I got a great response and lots of people lended a hand trying to get a system built. The project itself was quite slow moving, we had some working bits, but nothing really complete to show.
A few months ago Alan Guo Xiang Tan contacted me about the project. In the past few months Alan has been working tirelessly on the project.
Alan rebooted the project and built a Docker backend for running our performance tests and web frontend.
The first UI tracks performance across stable releases of Ruby. The goal is to provide you with a good gauge on what will happen when you upgrade Ruby.
- Will it be faster?
- Will it consume more or less memory?
The second UI tracks Ruby’s progress through the various commits.
- Did a particular commit improve/impact performance?
- How is memory doing?
Rubybench is already helping ruby
In the very short amount of time rubybench was responsible for isolating a regression in the URI library. Our goal is for it to become an tool that the Ruby core team loves using. A tool that automatically finds regression and allows the core team to feel safer when making performance related changes.
Call for help
We still need lots of help with the project:
- Design help with home page and logo.
- Coding help with both the web and the runner.

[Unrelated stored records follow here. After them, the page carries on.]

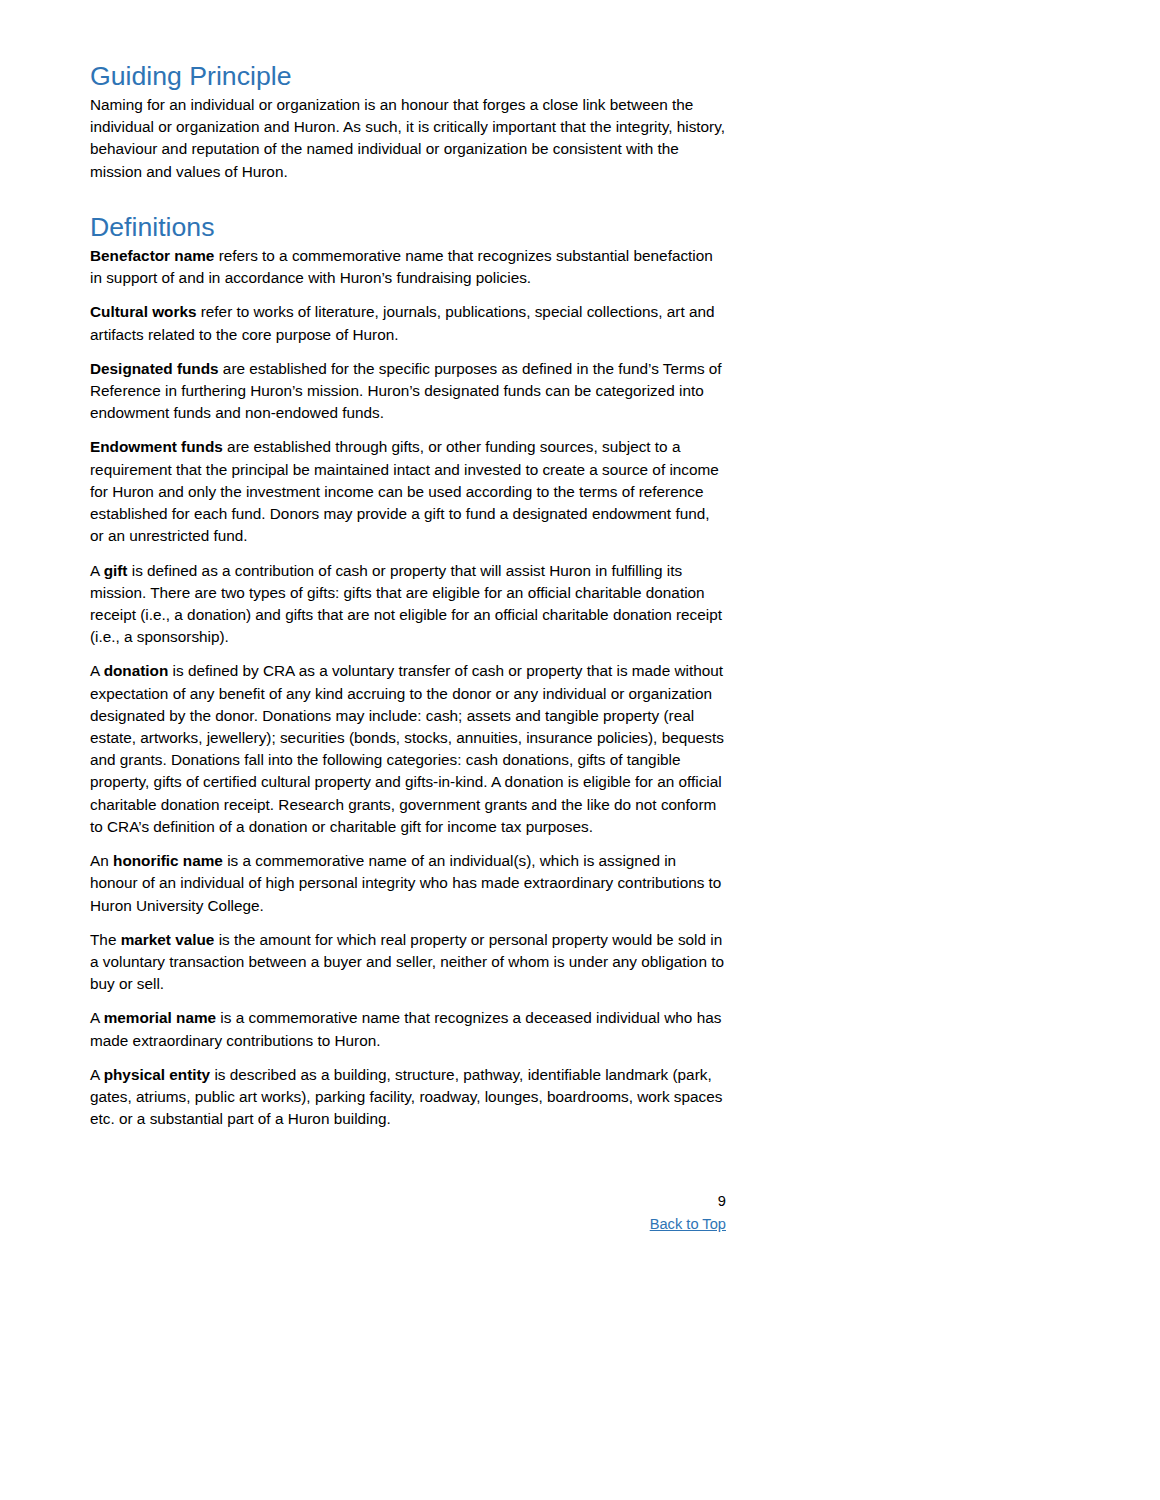Guiding Principle
Naming for an individual or organization is an honour that forges a close link between the individual or organization and Huron. As such, it is critically important that the integrity, history, behaviour and reputation of the named individual or organization be consistent with the mission and values of Huron.
Definitions
Benefactor name refers to a commemorative name that recognizes substantial benefaction in support of and in accordance with Huron’s fundraising policies.
Cultural works refer to works of literature, journals, publications, special collections, art and artifacts related to the core purpose of Huron.
Designated funds are established for the specific purposes as defined in the fund’s Terms of Reference in furthering Huron’s mission. Huron’s designated funds can be categorized into endowment funds and non-endowed funds.
Endowment funds are established through gifts, or other funding sources, subject to a requirement that the principal be maintained intact and invested to create a source of income for Huron and only the investment income can be used according to the terms of reference established for each fund. Donors may provide a gift to fund a designated endowment fund, or an unrestricted fund.
A gift is defined as a contribution of cash or property that will assist Huron in fulfilling its mission. There are two types of gifts: gifts that are eligible for an official charitable donation receipt (i.e., a donation) and gifts that are not eligible for an official charitable donation receipt (i.e., a sponsorship).
A donation is defined by CRA as a voluntary transfer of cash or property that is made without expectation of any benefit of any kind accruing to the donor or any individual or organization designated by the donor. Donations may include: cash; assets and tangible property (real estate, artworks, jewellery); securities (bonds, stocks, annuities, insurance policies), bequests and grants. Donations fall into the following categories: cash donations, gifts of tangible property, gifts of certified cultural property and gifts-in-kind. A donation is eligible for an official charitable donation receipt. Research grants, government grants and the like do not conform to CRA’s definition of a donation or charitable gift for income tax purposes.
An honorific name is a commemorative name of an individual(s), which is assigned in honour of an individual of high personal integrity who has made extraordinary contributions to Huron University College.
The market value is the amount for which real property or personal property would be sold in a voluntary transaction between a buyer and seller, neither of whom is under any obligation to buy or sell.
A memorial name is a commemorative name that recognizes a deceased individual who has made extraordinary contributions to Huron.
A physical entity is described as a building, structure, pathway, identifiable landmark (park, gates, atriums, public art works), parking facility, roadway, lounges, boardrooms, work spaces etc. or a substantial part of a Huron building.
9
Back to Top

- Testing, to confirm all our testing methodology is correct and results reproducible.
- Come to our forum and make some suggestions or ask some question.
Call for sponsors
We are in desperate need for a sponsor. We can not run rubybench without a bare metal server. We started a topic to discuss our requirements.
Contact me at sam.saffron at gmail.com, if you would like to help out!
FAQ
What about JRuby / Rubinius and other implementations?
For our initial release we focused on MRI, however if we have enough hardware and help we would love to include other implementations. We would also love to work with various implementers to ensure the bench suite is both accurate and reproducible.
Why all the focus on Docker
A guiding goal for the rubybench project is to have repeatable easy to generate test results. By using Docker we are able to ensure all our tests are repeatable.
Will you run benchmarks on cloud hosting services
We will not publish CPU results gathered on virtual hosts where we can not control our CPU allocation. The only results published on rubybench run on production level bare metal servers.
I am very excited about this project and hope it will help us all have a more awesome and faster Ruby!
A huge thank you goes to Alan for bootstrapping this project and getting it to a publishable state!